5 I did not invent the term soul wound. It has been around for some time, and is most often used in relation to the intergenerational and historical trauma of Native Americans. Eduardo Duran’s book on counseling with Native peoples is entitled Healing the Soul Wound (Teachers College Press, 2006). “Soul Wounds” was also the title of a 2015 conference on intergenerational and historical trauma at Stanford University.
6 These terms describe a general approach to psychological and emotional healing. They should not be confused with Cognitive Behavioral Therapy (CBT), which is a specific model of therapy that includes six distinct, predictable phases. CBT is widely used and has a generally good track record. However, it has also been widely disparaged, and it has been the subject of some controversy within the field. In my view, CBT’s primary limitation is the same limitation of talk therapy in general: it pays too little attention to the body.

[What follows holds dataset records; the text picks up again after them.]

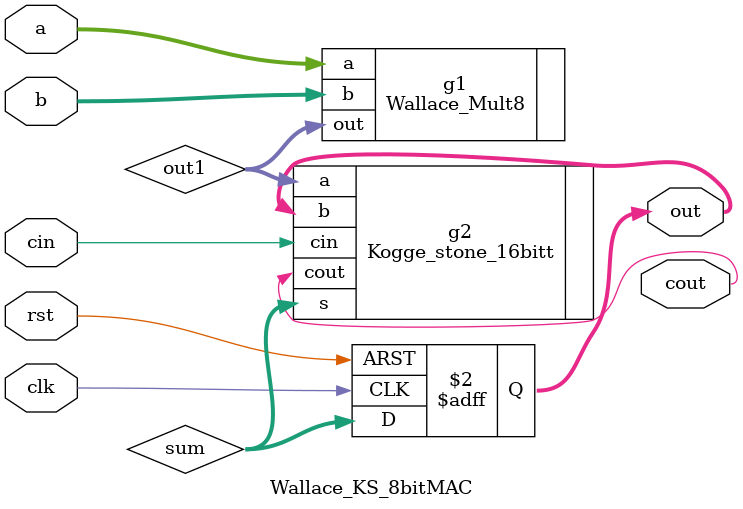
<source format=v>

module Wallace_KS_8bitMAC(
    input [7:0] a,          // 8-bit input A
    input [7:0] b,          // 8-bit input B
    input clk,
    input rst,
    input cin,              // Carry-in for the adder
    output reg [15:0] out,  // 16-bit output
    output cout             // Carry-out from the adder
);

    wire [15:0] out1;       // Output from the 8-bit Vedic multiplier
    wire [15:0] sum;

    // Instantiate 8-bit Vedic multiplier
    Wallace_Mult8 g1 (
        .a(a),
        .b(b),
        .out(out1)
    );

    // Instantiate 16-bit Kogge-Stone adder
    Kogge_stone_16bitt g2 (
        .a(out1),
        .b(out),
        .cin(cin),
        .s(sum),
        .cout(cout)
    );

    // Register output with synchronous reset
    always @(posedge clk or posedge rst) begin
        if (rst)
            out <= 16'h0;  // Reset to 16-bit zero
        else
            out <= sum;    // Update output with adder result
    end
endmodule

</source>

7 Micro-aggressions are the small but relentless things people do to insult or dismiss us or deny our experience or feelings. If you’ve ever been deliberately ignored by a sales clerk, or questioned harshly and at length by a border patrol agent, or told, “I’ve never seen that happen; you must have imagined it,” you experienced a micro-aggression.
8 Although the formal, clinical term is post-traumatic stress disorder, a more accurate term would be pervasive traumatic stress disorder. Post means after, and for many Black Americans, traumatic stress is ongoing, not just something from the past.
9 The terms clean pain and dirty pain were popularized by one of my mentors, Dr. David Schnarch, and by Dr. Steven Hayer. Dr. Hayer defines and uses the terms somewhat differently than Dr. Schnarch and I do.
10 I also own a Corolla, which police follow far less often.